Stored data entries:
Content starts
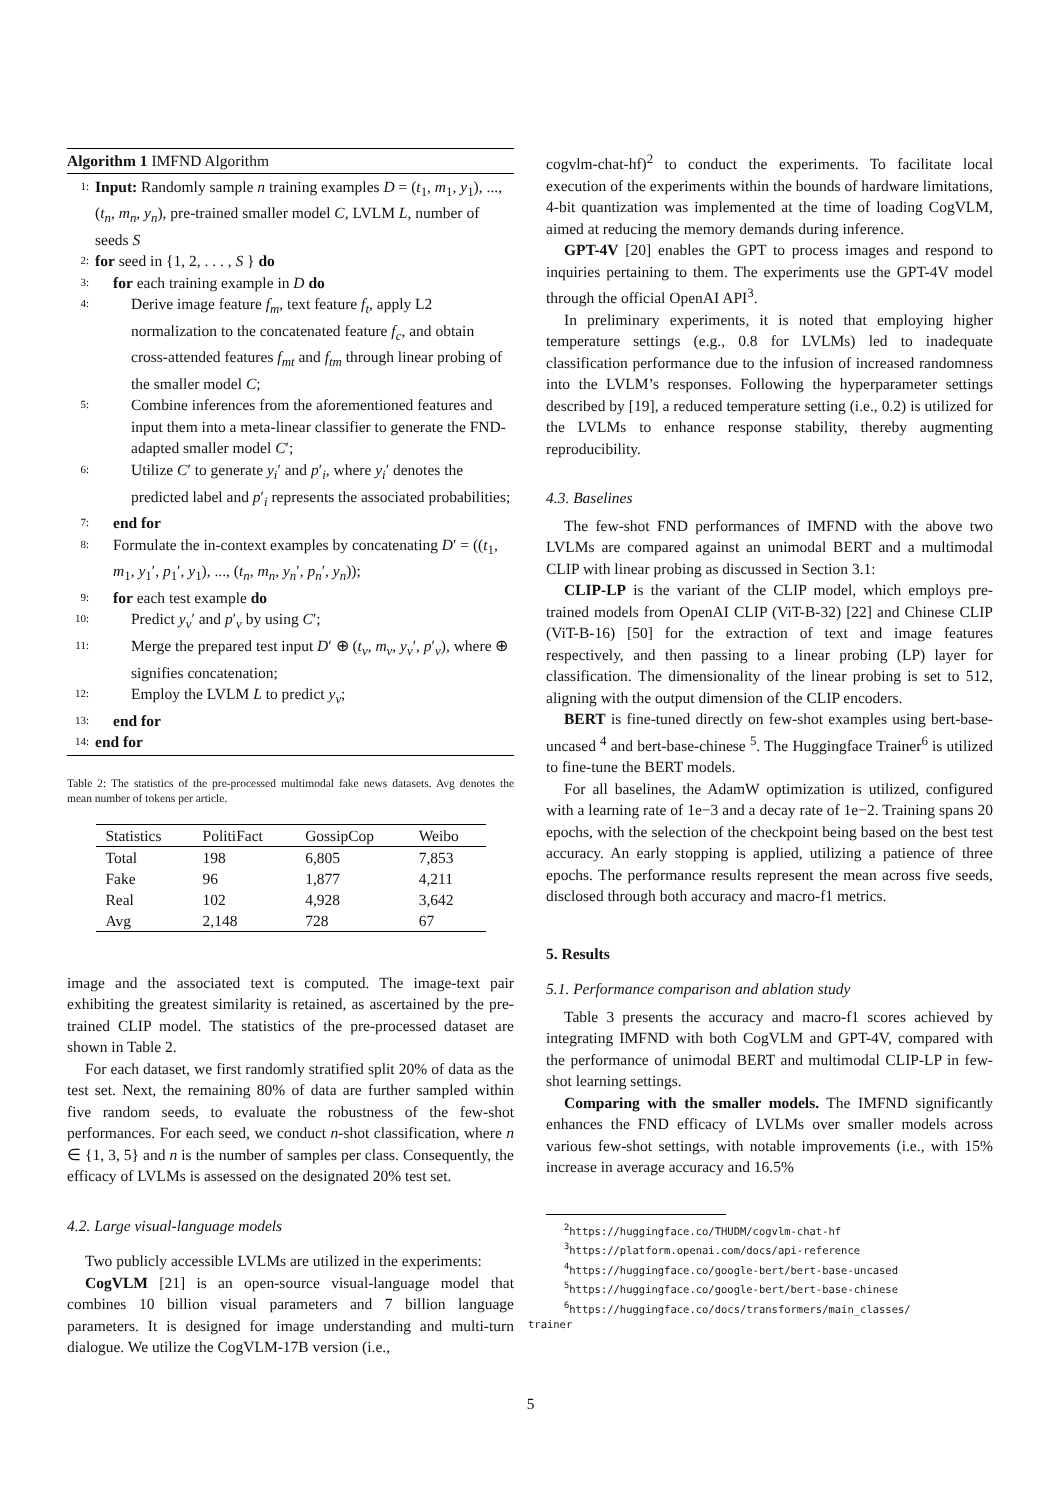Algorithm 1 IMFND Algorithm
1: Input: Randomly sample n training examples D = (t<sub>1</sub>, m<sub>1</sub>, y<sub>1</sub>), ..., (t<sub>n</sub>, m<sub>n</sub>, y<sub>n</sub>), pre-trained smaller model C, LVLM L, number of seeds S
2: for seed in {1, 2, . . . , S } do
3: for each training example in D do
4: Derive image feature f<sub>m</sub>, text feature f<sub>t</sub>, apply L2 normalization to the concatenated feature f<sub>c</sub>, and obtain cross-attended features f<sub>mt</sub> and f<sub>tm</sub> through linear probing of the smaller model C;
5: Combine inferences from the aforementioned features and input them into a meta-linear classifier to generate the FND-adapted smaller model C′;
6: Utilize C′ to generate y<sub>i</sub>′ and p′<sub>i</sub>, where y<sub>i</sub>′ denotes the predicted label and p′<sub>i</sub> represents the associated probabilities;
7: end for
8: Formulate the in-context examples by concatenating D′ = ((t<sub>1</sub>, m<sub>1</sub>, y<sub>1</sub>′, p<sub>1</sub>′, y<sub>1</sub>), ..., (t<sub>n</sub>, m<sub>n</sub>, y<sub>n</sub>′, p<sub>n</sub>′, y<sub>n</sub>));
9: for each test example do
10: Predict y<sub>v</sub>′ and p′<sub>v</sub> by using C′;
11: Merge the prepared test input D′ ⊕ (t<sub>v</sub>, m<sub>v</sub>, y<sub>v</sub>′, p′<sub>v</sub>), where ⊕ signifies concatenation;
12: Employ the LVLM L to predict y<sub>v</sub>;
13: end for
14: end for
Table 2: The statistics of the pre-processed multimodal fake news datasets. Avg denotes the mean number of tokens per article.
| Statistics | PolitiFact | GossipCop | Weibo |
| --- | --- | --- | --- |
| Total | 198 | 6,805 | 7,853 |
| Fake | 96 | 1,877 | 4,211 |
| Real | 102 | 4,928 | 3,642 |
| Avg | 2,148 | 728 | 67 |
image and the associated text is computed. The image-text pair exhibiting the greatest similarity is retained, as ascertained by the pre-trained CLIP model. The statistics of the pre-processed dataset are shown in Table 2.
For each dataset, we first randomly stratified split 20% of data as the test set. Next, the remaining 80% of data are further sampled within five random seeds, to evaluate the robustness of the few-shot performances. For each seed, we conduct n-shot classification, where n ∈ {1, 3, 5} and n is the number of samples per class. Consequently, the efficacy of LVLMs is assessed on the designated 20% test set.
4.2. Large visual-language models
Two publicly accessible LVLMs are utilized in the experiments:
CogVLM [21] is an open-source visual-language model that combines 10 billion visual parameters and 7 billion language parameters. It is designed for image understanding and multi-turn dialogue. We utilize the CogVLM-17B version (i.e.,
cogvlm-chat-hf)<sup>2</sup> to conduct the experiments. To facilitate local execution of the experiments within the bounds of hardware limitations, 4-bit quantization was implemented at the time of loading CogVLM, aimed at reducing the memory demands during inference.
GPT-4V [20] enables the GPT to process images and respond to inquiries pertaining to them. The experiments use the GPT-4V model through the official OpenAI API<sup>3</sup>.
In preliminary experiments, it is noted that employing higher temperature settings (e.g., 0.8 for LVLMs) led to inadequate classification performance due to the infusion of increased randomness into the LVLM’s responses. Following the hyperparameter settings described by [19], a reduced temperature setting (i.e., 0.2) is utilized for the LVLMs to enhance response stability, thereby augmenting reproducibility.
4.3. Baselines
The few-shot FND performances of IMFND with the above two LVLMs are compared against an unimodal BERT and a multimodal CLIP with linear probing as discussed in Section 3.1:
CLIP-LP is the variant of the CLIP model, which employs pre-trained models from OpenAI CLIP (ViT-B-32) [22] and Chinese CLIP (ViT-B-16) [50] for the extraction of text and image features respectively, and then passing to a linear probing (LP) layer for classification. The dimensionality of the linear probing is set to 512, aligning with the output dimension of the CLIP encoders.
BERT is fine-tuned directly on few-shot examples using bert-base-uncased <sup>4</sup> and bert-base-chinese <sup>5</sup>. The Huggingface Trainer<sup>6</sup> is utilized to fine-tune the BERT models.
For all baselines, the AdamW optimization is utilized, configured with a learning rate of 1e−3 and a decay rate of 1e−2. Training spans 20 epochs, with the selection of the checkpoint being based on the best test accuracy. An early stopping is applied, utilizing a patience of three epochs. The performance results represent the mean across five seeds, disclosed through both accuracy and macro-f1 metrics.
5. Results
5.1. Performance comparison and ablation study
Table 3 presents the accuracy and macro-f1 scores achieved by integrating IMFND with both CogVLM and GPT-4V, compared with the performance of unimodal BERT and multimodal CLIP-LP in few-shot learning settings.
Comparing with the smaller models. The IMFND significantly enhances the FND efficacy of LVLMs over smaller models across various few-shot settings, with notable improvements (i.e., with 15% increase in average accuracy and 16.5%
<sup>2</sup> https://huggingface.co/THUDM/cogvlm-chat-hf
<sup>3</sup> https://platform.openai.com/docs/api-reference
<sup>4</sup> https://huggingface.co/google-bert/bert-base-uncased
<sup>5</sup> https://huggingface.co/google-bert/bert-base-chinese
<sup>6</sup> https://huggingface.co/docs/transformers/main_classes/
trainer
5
Content ends
Content starts
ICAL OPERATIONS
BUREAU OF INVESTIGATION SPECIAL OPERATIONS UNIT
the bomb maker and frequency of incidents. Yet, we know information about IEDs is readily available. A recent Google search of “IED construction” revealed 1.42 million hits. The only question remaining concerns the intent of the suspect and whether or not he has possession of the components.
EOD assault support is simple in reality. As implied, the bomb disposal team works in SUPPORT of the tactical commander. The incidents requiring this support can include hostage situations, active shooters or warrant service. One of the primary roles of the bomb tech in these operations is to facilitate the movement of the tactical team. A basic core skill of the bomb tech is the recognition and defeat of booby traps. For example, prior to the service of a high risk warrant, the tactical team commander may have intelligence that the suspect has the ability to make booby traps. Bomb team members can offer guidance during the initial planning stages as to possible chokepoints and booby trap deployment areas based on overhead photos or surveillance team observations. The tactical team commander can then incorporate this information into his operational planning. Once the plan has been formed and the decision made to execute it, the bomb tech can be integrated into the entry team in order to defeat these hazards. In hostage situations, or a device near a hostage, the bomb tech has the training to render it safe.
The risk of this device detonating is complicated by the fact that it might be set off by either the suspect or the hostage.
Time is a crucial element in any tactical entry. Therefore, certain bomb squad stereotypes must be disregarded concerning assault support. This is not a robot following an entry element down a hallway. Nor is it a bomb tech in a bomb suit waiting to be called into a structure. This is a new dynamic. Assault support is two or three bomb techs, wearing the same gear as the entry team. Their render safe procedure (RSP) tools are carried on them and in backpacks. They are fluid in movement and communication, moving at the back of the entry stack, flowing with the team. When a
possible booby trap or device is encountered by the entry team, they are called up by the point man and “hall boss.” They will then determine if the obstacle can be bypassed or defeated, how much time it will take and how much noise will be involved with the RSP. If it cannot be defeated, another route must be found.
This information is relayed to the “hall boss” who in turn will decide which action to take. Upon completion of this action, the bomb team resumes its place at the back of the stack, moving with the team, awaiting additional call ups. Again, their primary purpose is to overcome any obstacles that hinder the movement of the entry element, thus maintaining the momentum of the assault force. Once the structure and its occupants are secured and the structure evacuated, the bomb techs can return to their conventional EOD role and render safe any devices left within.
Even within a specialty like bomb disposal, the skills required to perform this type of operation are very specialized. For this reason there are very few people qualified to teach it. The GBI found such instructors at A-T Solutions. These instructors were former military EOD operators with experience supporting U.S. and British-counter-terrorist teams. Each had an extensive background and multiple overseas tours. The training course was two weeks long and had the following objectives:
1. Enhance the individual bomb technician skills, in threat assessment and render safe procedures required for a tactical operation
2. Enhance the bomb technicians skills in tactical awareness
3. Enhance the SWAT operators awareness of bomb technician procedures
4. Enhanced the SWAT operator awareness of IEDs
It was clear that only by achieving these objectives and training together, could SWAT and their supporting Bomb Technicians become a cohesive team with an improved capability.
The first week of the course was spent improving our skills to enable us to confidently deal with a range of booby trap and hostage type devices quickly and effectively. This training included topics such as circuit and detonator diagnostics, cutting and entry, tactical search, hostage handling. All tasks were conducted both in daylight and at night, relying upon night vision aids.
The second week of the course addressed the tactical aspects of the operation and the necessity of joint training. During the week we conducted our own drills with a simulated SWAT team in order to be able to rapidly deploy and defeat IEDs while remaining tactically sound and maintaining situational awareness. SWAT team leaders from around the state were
Content ends
## Task details
Whenever a line of the data includes "https", copy that line.

## Answer to this problem
<sup>2</sup> https://huggingface.co/THUDM/cogvlm-chat-hf
<sup>3</sup> https://platform.openai.com/docs/api-reference
<sup>4</sup> https://huggingface.co/google-bert/bert-base-uncased
<sup>5</sup> https://huggingface.co/google-bert/bert-base-chinese
<sup>6</sup> https://huggingface.co/docs/transformers/main_classes/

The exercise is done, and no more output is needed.